### WRITTEN TASK:
All of the lines below need to be copied exactly, apart from the pictures.

(Change detection data)
- Opening Delimiter -
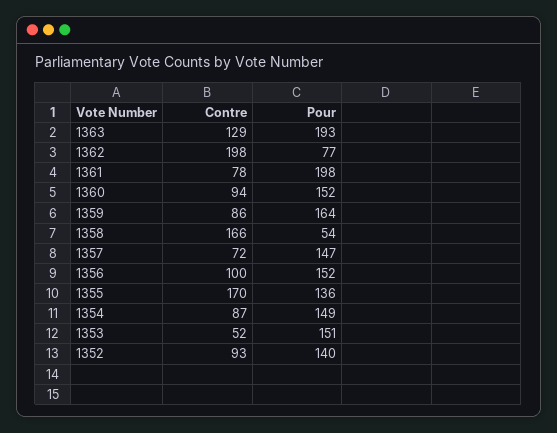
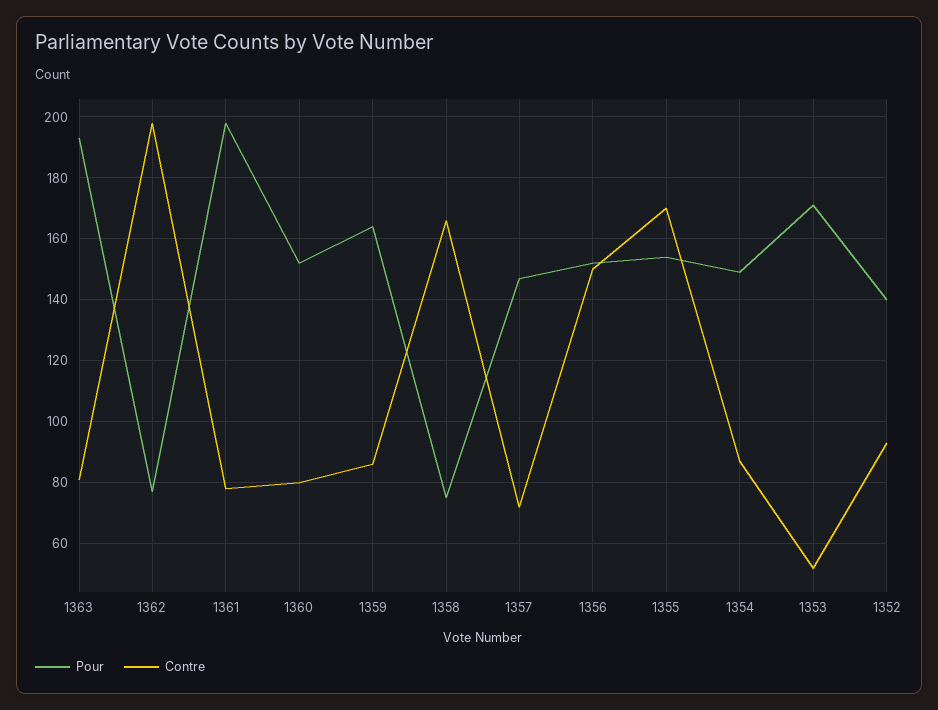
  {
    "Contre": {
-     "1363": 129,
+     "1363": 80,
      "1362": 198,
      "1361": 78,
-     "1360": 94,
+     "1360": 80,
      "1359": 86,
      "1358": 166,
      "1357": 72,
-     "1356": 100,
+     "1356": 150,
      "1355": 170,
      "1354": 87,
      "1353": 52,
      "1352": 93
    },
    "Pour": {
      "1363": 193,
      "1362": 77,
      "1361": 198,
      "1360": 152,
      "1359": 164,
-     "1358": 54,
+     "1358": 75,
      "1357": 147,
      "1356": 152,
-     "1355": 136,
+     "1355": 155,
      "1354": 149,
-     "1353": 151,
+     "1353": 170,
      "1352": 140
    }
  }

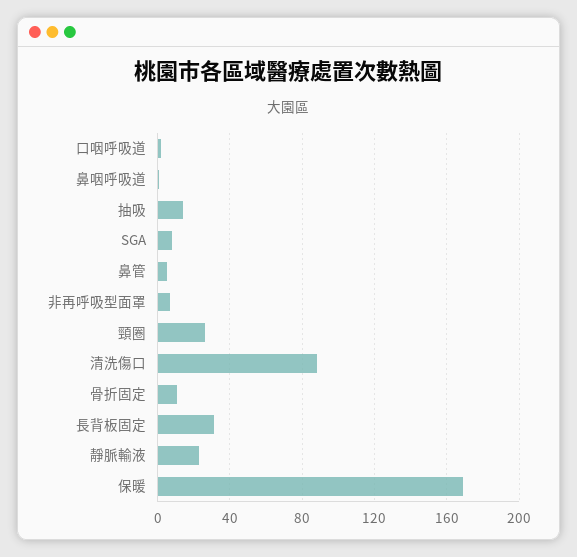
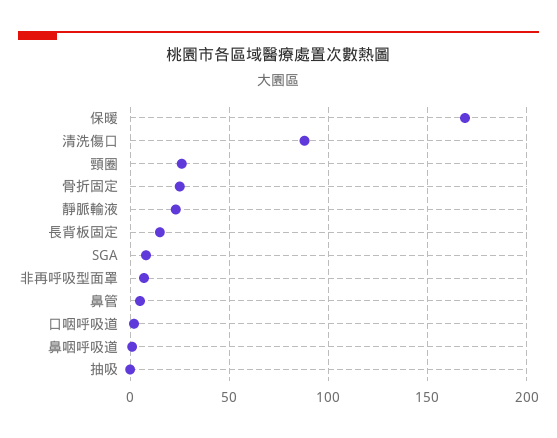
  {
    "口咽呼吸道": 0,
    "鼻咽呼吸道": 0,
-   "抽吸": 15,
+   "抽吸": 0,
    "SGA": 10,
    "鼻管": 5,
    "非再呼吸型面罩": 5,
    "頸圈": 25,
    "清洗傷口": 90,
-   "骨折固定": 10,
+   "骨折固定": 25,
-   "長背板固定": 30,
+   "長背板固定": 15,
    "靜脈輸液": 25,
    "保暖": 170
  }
- Closing Delimiter -
### TASK OUTPUT:
  {
    "Contre": {
-     "1363": 129,
+     "1363": 80,
      "1362": 198,
      "1361": 78,
-     "1360": 94,
+     "1360": 80,
      "1359": 86,
      "1358": 166,
      "1357": 72,
-     "1356": 100,
+     "1356": 150,
      "1355": 170,
      "1354": 87,
      "1353": 52,
      "1352": 93
    },
    "Pour": {
      "1363": 193,
      "1362": 77,
      "1361": 198,
      "1360": 152,
      "1359": 164,
-     "1358": 54,
+     "1358": 75,
      "1357": 147,
      "1356": 152,
-     "1355": 136,
+     "1355": 155,
      "1354": 149,
-     "1353": 151,
+     "1353": 170,
      "1352": 140
    }
  }

  {
    "口咽呼吸道": 0,
    "鼻咽呼吸道": 0,
-   "抽吸": 15,
+   "抽吸": 0,
    "SGA": 10,
    "鼻管": 5,
    "非再呼吸型面罩": 5,
    "頸圈": 25,
    "清洗傷口": 90,
-   "骨折固定": 10,
+   "骨折固定": 25,
-   "長背板固定": 30,
+   "長背板固定": 15,
    "靜脈輸液": 25,
    "保暖": 170
  }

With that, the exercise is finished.